Since Utz Brands embarked on its continuous improvement program a dozen years ago, the Hanover, Pa.-based snack producer hasn’t looked back.

“At one point 12 years ago, there was one person in the entire company dedicated to continuous improvement,” recalled Tucker Lawrence, the company’s executive vice president and chief supply chain officer. “Now we have a team of 10 people that are solely focused on it.”

Overall, he said, continuous improvement contains three integrated pillars. First, it’s about the people and the process, specifically training longtime employees on lean manufacturing and the principles of Six Sigma. The next pillar involves equipment performance and reliability from a reactive maintenance approach to a preventative one. The final part ties quality and food safety to the total production maintenance approach and Safe Quality Food certification.

“We’re creating consistency from one batch to another, one production line to another and one plant to another,” Mr. Lawrence said. “You’re never done with continuous improvement, and there’s always opportunity out there.”

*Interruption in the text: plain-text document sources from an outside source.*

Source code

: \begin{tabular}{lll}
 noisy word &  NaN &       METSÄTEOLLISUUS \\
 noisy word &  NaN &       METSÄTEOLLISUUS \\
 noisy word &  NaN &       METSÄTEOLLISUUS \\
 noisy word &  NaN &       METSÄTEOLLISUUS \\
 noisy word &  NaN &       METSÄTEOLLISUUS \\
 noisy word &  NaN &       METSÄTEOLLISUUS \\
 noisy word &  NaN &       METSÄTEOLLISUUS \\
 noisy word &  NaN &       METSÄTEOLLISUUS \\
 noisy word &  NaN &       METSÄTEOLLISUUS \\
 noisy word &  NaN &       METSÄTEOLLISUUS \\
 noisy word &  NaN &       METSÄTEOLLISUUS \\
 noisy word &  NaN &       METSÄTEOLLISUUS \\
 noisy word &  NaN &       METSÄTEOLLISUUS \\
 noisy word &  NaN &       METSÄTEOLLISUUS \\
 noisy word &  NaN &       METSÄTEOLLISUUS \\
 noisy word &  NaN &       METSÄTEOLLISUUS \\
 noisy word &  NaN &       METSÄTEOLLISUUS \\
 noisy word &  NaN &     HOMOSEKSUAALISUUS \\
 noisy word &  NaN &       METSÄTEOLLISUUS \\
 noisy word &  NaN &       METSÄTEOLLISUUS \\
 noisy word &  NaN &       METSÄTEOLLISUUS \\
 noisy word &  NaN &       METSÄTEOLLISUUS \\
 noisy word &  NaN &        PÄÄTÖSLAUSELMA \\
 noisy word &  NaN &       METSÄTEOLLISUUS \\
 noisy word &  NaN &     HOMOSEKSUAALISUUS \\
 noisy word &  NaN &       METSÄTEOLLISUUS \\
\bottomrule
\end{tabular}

Specifically, the company’s plants rely on Redzone, a manufacturing execution system that provides real-time performance data by measuring key performance indicators such as downtime, production rates, flavor consistency and other factors to enhance efficiency and identify the root cause of operational issues. He said the next continuous improvement step will be implementing its reliability model that measures equipment performance metrics to help determine why a certain machine has so many work orders or needs additional replacement parts.

Through continuous improvement bakeries and snack producers can control costs better while offering consumers higher quality, consistent products.